A reasonably core element of my game is the addition of status effects that confer both time-limited buffs or debuffs, like what you would see in any MMO (Slow reduces Speed by 10% for 30 seconds), and semi-permanent buffs/debuffs that persist until some state is triggered (taking medicine to heal sickness, missing an attack and breaking the combo chain). I have an idea of one way to accomplish this and part of a second, but I’ve been teaching myself to program as I develop and this feels like a very brutish, unclean way to accomplish things, so I would love to hear any feedback on my method, or suggestions if there’s a much cleaner way to accomplish this.
The functionality I’m trying to encompass in this system is, simply, “Change any character statistic, by any set amount or percentage, for any duration”. This obviously implies that the pre-buff stats need to be retained in a sacrosanct area that buffing never sees or touches, and so in the character data class I’m putting three variables for each statistic: BaseStat, StatModifier, EffectiveStat. BaseStat is the sacred, untouchable variable that contains the stat’s unadulterated value, it only gets modified when the player levels up or otherwise permanently adjusts that stat. StatModifier starts at 0, and represents the total number of adjustments made to that stat: a minor debuff would set StatModifier -=1, for instance.
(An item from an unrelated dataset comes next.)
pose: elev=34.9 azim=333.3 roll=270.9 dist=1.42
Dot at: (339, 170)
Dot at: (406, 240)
Finally, EffectiveStat is the variable most of the game will look at to determine that stat’s effective value, and every time StatModifier or BaseStat changes, I run EffectiveStat= BaseStat + StatModifier.
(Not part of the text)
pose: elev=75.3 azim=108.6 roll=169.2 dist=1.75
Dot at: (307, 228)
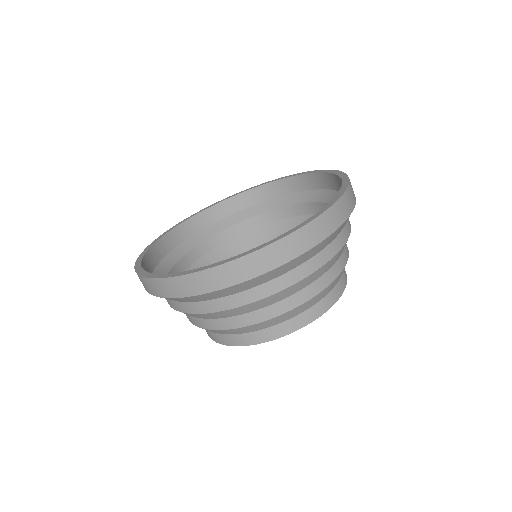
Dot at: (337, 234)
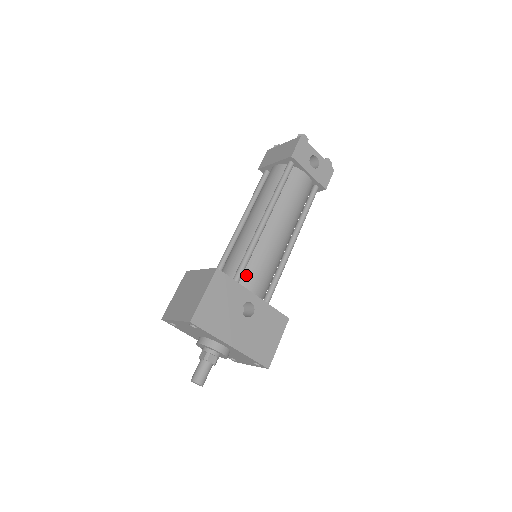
This effectively makes every buff or debuff a matter of changing StatModifier, which is simple, but I don’t like it: it’s very easy to get a wrong number (for instance, if StatModifier = 3, and instead of subtracting 3 from it I call StatModifier -= -3, I get 6 instead of 0), and I’m uncomfortable lumping every buff into a single float.
An alternative to this, which I haven’t entirely thought through, would be to instantiate a StatModifier class for each new debuff: it could be fairly pared down, and only contain the debuff’s name (for menu purposes), a reference to the statistic it modifies (I’m not quite sure how to do this without pointers- could I use delegates to retain a reference to a specific statistic from the character data class?), the amount it modifies that statistic by, and its duration, with either -1 being indefinite, or using some bool NoDuration to specify semi-permanent buffs.
That seems much cleaner than using a single modifier variable, but where I trip up is thinking about the best way to actually apply StatModifiers to the character- I could give the character data sheet a List, then every time that list was modified, call an UpdateBuffs() function in character data that zeroes out all of the EffectiveStat values, then iterates through my list of modifiers and applies them, but that’s going to be a lot of effort wasted, as I would end up setting every stat every time something changed, instead of only targeting a single value.
So is this looking like a generally reasonable way to go about things? Am I missing something huge and obvious?